**PROBLEM TO WORK ON**
From the material below, copy out each line with the word "sobrevivir" in it.

**INPUT RECORDS**
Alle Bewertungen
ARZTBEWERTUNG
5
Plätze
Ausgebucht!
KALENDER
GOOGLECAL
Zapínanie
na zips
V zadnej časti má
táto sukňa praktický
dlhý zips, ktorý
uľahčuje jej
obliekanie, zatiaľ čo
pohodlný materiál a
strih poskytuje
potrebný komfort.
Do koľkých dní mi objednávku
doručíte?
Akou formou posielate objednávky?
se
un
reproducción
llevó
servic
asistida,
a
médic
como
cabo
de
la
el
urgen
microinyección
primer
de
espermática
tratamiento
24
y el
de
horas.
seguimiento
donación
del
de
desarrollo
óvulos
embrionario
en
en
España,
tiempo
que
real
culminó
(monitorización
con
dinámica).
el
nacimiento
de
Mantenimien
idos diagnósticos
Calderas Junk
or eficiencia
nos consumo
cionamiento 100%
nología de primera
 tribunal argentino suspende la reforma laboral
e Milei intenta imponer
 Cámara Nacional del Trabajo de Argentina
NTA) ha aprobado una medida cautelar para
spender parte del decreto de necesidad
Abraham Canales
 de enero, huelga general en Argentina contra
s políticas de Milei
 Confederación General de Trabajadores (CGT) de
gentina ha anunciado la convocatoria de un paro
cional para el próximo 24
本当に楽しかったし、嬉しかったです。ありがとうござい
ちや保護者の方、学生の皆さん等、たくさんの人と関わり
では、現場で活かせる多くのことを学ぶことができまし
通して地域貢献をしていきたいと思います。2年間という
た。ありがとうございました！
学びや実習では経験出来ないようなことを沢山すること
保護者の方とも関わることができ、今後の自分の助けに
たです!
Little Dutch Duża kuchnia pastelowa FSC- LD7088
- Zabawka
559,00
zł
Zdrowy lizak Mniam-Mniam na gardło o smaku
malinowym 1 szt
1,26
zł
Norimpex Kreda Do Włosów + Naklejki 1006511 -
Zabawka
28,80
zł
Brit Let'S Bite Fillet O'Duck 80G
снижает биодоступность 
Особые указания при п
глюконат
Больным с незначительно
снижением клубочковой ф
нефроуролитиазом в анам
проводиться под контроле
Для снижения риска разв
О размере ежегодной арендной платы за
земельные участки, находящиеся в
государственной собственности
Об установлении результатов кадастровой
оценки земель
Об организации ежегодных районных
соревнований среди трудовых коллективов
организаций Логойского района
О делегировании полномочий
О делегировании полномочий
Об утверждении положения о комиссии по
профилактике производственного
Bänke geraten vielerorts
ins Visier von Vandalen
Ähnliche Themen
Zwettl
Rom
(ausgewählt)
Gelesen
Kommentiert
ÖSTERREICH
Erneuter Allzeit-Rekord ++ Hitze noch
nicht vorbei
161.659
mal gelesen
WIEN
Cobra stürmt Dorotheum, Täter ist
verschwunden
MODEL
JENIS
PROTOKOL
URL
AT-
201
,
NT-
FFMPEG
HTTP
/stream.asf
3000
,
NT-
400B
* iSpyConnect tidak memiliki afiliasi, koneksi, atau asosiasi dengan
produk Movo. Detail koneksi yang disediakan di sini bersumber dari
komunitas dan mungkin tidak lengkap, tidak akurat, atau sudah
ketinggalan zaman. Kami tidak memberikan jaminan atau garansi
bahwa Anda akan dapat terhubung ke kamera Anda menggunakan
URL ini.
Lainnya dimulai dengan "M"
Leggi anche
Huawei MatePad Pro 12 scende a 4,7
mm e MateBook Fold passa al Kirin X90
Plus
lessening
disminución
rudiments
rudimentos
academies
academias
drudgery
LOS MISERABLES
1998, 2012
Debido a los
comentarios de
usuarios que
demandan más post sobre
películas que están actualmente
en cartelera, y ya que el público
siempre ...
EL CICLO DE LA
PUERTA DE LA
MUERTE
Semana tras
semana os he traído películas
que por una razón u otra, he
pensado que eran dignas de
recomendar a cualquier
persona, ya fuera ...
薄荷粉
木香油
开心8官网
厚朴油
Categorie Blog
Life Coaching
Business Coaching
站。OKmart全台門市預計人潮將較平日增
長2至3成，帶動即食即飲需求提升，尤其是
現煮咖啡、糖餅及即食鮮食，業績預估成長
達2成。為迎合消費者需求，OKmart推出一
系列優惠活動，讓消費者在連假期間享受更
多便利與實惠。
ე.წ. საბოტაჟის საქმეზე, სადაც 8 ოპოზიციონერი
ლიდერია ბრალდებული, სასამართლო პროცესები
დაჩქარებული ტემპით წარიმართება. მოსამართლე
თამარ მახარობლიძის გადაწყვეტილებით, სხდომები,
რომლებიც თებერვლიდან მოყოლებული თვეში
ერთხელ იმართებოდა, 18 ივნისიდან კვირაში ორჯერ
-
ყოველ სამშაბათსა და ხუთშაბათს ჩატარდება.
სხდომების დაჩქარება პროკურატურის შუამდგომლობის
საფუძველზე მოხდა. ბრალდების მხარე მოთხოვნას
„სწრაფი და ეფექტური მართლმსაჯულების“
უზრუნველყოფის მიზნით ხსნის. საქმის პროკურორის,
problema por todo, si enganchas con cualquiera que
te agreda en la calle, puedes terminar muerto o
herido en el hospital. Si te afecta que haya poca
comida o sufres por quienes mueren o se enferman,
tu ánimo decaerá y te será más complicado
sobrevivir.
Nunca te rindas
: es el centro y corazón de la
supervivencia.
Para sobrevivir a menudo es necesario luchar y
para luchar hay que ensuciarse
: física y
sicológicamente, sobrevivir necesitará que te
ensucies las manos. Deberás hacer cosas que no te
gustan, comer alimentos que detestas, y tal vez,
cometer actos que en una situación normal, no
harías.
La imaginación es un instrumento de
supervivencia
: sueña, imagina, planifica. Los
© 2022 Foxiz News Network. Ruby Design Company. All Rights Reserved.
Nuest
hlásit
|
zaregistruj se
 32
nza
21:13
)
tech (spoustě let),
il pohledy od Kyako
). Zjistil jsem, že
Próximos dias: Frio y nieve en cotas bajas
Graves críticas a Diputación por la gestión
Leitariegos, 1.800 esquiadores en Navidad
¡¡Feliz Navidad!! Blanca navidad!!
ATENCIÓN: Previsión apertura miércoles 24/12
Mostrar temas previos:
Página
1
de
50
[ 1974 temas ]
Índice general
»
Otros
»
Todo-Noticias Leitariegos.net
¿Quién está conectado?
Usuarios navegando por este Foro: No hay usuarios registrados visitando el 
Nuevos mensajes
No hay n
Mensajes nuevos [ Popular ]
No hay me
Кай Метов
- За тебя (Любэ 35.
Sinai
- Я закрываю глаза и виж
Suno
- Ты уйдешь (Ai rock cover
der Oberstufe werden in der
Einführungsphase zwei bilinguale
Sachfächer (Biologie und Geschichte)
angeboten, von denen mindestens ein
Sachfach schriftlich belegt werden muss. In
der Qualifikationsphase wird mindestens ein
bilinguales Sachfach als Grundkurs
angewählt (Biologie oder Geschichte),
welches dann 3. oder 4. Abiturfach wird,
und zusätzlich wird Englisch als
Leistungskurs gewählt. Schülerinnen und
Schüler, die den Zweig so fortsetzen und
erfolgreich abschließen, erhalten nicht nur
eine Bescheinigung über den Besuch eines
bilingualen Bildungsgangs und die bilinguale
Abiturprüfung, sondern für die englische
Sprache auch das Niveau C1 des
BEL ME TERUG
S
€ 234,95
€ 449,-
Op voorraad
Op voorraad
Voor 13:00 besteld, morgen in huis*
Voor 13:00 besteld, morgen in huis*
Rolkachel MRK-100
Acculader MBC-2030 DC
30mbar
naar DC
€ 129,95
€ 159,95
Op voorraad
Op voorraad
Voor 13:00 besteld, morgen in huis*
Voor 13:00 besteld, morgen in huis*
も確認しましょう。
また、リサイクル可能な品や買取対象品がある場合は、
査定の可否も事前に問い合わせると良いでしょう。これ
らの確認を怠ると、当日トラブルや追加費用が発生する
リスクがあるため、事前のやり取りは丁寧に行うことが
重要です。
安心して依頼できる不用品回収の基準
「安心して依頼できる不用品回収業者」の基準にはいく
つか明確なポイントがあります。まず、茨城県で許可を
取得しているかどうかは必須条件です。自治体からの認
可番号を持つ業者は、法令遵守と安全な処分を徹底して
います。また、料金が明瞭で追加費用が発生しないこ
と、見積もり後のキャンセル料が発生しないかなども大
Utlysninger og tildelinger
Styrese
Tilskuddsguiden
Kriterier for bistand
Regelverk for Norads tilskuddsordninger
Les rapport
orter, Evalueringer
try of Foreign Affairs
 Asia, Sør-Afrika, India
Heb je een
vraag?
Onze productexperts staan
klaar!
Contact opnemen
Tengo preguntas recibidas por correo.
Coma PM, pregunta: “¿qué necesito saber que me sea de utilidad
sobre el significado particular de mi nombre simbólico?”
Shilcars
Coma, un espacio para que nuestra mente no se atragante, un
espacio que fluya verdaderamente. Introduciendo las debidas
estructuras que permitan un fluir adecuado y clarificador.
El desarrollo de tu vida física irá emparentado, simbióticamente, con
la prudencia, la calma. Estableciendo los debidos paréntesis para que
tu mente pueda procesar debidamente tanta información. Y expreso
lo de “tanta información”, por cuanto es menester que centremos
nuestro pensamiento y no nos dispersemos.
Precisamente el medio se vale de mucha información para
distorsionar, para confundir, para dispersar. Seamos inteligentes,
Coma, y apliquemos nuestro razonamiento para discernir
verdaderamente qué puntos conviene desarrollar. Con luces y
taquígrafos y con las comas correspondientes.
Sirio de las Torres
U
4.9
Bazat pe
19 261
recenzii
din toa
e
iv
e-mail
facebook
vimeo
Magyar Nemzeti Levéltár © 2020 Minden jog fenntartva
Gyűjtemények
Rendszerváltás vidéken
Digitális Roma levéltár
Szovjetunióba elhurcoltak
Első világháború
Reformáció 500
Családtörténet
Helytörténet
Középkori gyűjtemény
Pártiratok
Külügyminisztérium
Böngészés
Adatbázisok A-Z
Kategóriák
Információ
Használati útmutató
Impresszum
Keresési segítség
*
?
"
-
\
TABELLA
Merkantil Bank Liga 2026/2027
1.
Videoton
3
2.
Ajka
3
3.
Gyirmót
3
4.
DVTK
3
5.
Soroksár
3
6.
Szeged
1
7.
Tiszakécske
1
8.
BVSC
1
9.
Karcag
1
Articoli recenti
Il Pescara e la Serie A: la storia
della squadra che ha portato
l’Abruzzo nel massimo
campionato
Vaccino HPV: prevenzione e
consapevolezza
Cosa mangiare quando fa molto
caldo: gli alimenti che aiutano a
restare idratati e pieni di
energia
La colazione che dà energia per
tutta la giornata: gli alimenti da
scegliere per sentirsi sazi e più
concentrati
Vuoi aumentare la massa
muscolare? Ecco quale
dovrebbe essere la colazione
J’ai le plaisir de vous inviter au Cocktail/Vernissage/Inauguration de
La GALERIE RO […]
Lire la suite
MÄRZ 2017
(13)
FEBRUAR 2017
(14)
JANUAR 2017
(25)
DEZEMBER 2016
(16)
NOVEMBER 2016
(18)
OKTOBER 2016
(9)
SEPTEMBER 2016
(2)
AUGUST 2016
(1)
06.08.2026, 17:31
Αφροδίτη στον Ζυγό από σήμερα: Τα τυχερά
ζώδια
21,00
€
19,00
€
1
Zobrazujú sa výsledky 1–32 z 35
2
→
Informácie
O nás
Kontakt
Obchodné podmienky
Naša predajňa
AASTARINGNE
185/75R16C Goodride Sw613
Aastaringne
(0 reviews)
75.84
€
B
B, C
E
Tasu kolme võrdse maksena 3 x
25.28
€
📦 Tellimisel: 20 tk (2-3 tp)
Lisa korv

**ANSWER TO THIS PROBLEM**
sobrevivir.
Para sobrevivir a menudo es necesario luchar y
sicológicamente, sobrevivir necesitará que te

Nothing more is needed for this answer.